• YOUR OBJECTIVE
Reproduce the court judgment passage on the freezing order word for word from "26Weighing those matters, and" to "is not watertight.".

• GIVEN PASSAGE
┄┄┄┄┄┄┄┄┄┄
24In those circumstances, and in the absence of any explanation for the stance taken (save the preference for commercial negotiations) I think it is possible to infer that there is a real risk that the assets will be disposed of, in such a way as to thwart Downer's rights.

25I say that because, it seems to me, anyone seeking to deal honestly and openly with a debt as to which there was no challenge would not have a problem giving the information sought. It may be - I do not know, because no explanation has been offered - that the stance taken by TWF reflects not some desire to defeat Downer's claim by dishonest means but, rather, a desire to improve or maintain its negotiating position in the negotiations that it hopes will take place. However, I must make the order (if I do) on the basis of the evidence that is before me, and not on the basis of evidence that might have been put before me.

26Weighing those matters, and acknowledging that the conclusion is necessarily an impressionistic one based on a view taken of conduct as a whole, I conclude, as I have indicated, that the requisite danger exists. The fact that there is an explanation consistent with lack of danger does not remove the threat of danger. It means, at most, that Downer's case is not watertight.

27By analogy with the basis on which other forms of interlocutory relief are granted, and the way in which the Court approaches the "serious question to be tried", I take the view that in weighing the danger, it is appropriate to look not only at evidence of danger strictly so called but, also, at balance of convenience considerations. That is because, as has been observed more than once, assessment of the strength of the serious question necessarily requires consideration of that question in context and not in isolation.

28In the present case, it has not been suggested that an order for the short term sought (seven days, and liberty to apply would in any event be reserved) would offer any real impediment to TWF's legitimate conduct of its business activities.

29For those reasons, I conclude that the orders sought by the notice of motion filed in court today should be made.

30Those orders sought, as well as a freezing order, the provision of information. That information was the trust deed, and details of the assets of TWF and the trust. That is the information that has been repeatedly requested. It has not been suggested that TWF is not in a position to provide that information by the time sought, namely 24 July 2014.
┄┄┄┄┄┄┄┄┄┄
• SUPPLIED INFORMATION
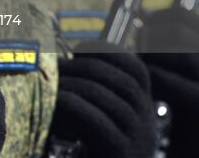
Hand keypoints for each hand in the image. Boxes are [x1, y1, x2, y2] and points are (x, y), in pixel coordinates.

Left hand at [49, 41, 155, 157]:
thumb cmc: (91, 154)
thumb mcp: (98, 120)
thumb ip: (91, 95)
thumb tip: (62, 63)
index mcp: (144, 110)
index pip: (136, 69)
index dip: (108, 52)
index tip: (79, 51)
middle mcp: (147, 124)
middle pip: (120, 80)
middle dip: (84, 67)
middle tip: (55, 69)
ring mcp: (138, 140)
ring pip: (107, 97)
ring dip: (73, 84)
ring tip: (51, 88)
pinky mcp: (120, 153)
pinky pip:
┄┄┄┄┄┄┄┄┄┄
• WORKED SOLUTION
26Weighing those matters, and acknowledging that the conclusion is necessarily an impressionistic one based on a view taken of conduct as a whole, I conclude, as I have indicated, that the requisite danger exists. The fact that there is an explanation consistent with lack of danger does not remove the threat of danger. It means, at most, that Downer's case is not watertight.